Le Mount Stephen is the well-deserved talk of the town, but the conversation will soon feature even newer names. A $250-million, 163-room Four Seasons will open in 2018, and just three blocks away, the 1,039-room, 21-story Fairmont Queen Elizabeth — one of the sites of John Lennon and Yoko Ono’s 1969 “Bed-In for Peace” — is in the midst of a $140-million renovation that includes a partnership with one of the most-recognized names in business events: C2 Montréal. Joanne Papineau, regional director of public relations for the Fairmont, told me that an area on the top floor of the hotel called Espace C2 will serve as a “catalyst for the most innovative events at the hotel.”
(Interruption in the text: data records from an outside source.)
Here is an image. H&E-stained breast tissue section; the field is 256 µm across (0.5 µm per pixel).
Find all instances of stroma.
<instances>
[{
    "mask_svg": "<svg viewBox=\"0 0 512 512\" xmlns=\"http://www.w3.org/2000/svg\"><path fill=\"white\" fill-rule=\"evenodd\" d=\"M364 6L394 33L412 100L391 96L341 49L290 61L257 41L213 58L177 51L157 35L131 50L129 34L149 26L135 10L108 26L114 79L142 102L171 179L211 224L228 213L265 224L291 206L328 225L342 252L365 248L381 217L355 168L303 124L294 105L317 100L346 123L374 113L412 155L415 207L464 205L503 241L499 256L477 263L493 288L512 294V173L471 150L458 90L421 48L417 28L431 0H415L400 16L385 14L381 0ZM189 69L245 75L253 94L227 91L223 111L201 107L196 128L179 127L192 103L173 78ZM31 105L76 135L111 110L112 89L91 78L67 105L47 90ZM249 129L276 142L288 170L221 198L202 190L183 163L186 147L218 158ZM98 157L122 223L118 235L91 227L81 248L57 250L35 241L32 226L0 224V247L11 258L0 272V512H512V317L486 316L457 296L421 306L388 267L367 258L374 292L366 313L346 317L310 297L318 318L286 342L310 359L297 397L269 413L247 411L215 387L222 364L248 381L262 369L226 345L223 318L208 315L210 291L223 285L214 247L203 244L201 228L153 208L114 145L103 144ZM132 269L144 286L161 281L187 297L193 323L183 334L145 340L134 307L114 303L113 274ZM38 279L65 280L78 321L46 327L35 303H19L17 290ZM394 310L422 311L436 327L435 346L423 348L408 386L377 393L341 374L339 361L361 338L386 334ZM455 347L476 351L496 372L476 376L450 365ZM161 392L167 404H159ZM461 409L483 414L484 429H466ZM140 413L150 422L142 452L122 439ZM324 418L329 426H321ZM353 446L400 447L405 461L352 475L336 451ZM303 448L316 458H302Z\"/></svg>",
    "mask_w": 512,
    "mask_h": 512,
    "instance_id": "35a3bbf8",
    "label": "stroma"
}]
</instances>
While I didn’t get to see Espace C2 in person — the hotel’s renovation won’t be completely finished until December — I returned home with a good sense of the kind of mind-bending meetings that can unfold on the 21st floor of the Fairmont. The focus of the press trip was C2 Montréal, the annual three-day celebration of creativity and commerce that has established itself as an experience designed to shatter conference norms. Hosted at Arsenal, a shipyard complex that has been converted into a hip art-exhibition space, C2 offers an alternative approach to networking and education that this year introduced more than 6,000 attendees from 60 countries to a distinct Quebec experience.
“C2 could not have come about anywhere else in the world than Montréal,” Chloé Langevin, vice president of partnerships at C2 Montréal, said in an interview with Convene. (Look for a feature on C2’s reinvention process in our September issue.) “With the city’s creative energy, booming startup community, and government appreciation for can-do entrepreneurial spirit, the conference is a reflection of the values of our home.”
The best view of that home is from the top of Mount Royal, a 734-foot hill from which the city takes its name (from the French: mont réal). On the final morning of my visit, I hiked to the top for a perspective dominated by milestones from the last 375 years — the Old Port in the St. Lawrence River, which served as the city’s first trading post in the early 1600s; Olympic Stadium, where the world gathered for the 1976 Summer Games; and McGill University, where Canadian Prime Minister Justin Trudeau earned his bachelor’s degree in 1994.
But amid all those historical markers, the view tells another story — about what lies ahead. Construction cranes dot the landscape as Montréal continues to push forward with plans for a massive urban-renewal project that will transform the skyline. As more attendees flock to Quebec province for upcoming conferences and conventions, they’ll find that after 375 years, Montréal is just getting started.